Он стоял в полном уединении — вокруг ближе чем на тридцать футов не было ни единого памятника, — серое, строгое сооружение, северное подобие древнегреческого храма. Четыре изящных колонны, по стилю близкие к ионическим, образовали портик; они поддерживали фронтон — правильный треугольник, совершенно гладкий: ни креста, ни каких-либо украшений. Над дверьми, ведущими в склеп, — имя, выведенное крупными, четкими прямоугольными буквами:
Когда из окна кареты Эйлин неожиданно увидела перед собою склеп, она в последний раз оценила умение мужа внушать почтение окружающим. И тотчас она закрыла глаза, чтобы не видеть этой гробницы, и попыталась представить себе Каупервуда таким, каким она хорошо запомнила его, когда он стоял перед ней, полный жизни, уверенный в себе. Ее карета остановилась, ожидая, чтобы катафалк поравнялся с дверью склепа; затем тяжелый бронзовый гроб внесли по ступеням и поставили среди цветов, перед кафедрой священника.

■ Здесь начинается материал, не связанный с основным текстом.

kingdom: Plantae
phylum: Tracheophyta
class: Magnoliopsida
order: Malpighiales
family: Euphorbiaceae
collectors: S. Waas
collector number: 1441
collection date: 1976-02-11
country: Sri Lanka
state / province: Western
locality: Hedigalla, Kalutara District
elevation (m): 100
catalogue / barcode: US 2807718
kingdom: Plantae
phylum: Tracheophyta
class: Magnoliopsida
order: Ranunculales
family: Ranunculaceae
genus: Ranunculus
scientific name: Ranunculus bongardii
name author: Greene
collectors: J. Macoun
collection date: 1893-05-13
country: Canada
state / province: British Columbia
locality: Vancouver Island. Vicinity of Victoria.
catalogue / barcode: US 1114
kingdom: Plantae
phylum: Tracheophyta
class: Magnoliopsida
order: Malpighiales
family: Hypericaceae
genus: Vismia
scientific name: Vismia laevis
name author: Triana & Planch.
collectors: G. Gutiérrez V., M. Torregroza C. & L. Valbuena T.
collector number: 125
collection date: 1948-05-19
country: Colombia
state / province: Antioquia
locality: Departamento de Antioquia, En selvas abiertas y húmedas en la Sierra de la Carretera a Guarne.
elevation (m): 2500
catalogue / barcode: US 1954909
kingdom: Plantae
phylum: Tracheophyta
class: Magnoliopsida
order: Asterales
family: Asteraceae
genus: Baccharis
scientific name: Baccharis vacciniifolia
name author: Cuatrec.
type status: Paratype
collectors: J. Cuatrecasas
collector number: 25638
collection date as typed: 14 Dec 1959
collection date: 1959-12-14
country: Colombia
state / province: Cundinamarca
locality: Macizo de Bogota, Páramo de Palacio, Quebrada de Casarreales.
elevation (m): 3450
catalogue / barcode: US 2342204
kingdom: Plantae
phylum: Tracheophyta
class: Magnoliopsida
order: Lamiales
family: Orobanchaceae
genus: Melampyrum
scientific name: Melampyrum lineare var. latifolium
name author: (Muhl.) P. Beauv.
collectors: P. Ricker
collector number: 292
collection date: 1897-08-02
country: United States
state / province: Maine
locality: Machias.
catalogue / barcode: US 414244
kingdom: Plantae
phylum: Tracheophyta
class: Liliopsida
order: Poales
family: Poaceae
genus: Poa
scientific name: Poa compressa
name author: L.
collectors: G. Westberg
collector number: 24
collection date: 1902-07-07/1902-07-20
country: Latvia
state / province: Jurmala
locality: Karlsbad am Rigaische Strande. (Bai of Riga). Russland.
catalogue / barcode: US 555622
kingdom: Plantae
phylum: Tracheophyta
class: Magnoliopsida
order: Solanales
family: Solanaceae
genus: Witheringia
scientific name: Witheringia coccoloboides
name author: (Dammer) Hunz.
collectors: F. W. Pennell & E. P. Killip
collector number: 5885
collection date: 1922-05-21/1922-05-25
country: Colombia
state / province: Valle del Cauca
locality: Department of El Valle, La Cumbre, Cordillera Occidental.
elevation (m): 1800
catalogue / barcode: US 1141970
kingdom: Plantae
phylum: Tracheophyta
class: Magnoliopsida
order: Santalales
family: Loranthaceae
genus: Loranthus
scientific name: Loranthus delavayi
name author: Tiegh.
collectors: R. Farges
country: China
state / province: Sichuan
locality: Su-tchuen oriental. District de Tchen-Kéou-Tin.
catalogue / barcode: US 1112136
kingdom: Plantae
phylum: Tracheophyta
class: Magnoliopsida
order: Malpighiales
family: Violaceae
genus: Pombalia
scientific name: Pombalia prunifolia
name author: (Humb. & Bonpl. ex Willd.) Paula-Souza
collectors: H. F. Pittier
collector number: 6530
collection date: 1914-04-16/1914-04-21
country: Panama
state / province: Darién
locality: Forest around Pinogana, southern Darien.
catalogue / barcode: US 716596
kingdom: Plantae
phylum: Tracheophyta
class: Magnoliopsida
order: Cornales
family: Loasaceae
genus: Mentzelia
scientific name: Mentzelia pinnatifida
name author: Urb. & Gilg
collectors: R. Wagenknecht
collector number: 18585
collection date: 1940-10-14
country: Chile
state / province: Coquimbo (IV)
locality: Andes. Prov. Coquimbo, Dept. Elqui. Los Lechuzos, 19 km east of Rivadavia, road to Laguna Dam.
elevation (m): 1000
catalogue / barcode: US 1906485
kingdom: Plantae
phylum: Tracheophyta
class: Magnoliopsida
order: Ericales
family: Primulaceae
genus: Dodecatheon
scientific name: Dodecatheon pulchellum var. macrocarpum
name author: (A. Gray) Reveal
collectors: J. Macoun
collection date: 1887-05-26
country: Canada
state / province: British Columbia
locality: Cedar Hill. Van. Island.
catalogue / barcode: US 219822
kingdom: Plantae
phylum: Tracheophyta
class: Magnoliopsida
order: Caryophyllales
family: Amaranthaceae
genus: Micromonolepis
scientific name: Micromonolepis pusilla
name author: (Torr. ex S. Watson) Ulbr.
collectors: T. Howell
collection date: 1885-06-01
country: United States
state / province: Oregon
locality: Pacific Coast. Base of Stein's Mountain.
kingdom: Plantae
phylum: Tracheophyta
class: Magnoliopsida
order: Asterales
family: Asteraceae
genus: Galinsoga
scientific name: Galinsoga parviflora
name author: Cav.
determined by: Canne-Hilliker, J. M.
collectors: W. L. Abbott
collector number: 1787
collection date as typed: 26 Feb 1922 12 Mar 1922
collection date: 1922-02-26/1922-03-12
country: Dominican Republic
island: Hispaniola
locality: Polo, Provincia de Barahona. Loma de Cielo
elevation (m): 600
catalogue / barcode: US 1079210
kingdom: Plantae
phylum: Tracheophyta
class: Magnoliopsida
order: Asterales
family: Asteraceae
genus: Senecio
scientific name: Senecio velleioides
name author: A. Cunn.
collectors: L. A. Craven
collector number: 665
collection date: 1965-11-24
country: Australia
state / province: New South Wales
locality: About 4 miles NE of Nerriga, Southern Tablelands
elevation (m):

Провожающие вышли из карет и проследовали на площадку перед склепом, — там был натянут широкий полотняный тент и приготовлены скамьи и стулья.
В одной из карет, рядом с доктором Джемсом, молча сидела Беренис, устремив неподвижный взгляд на склеп, который должен был навсегда сокрыть от нее любимого. Слез не было: она не плачет и не будет плакать. Да и что толку протестовать, спорить с лавиной, которая унесла из ее жизни все самое дорогое? Во всяком случае так думала Беренис. Она опять и опять повторяла про себя одно единственное слово: «Терпи! Терпи! Терпи!»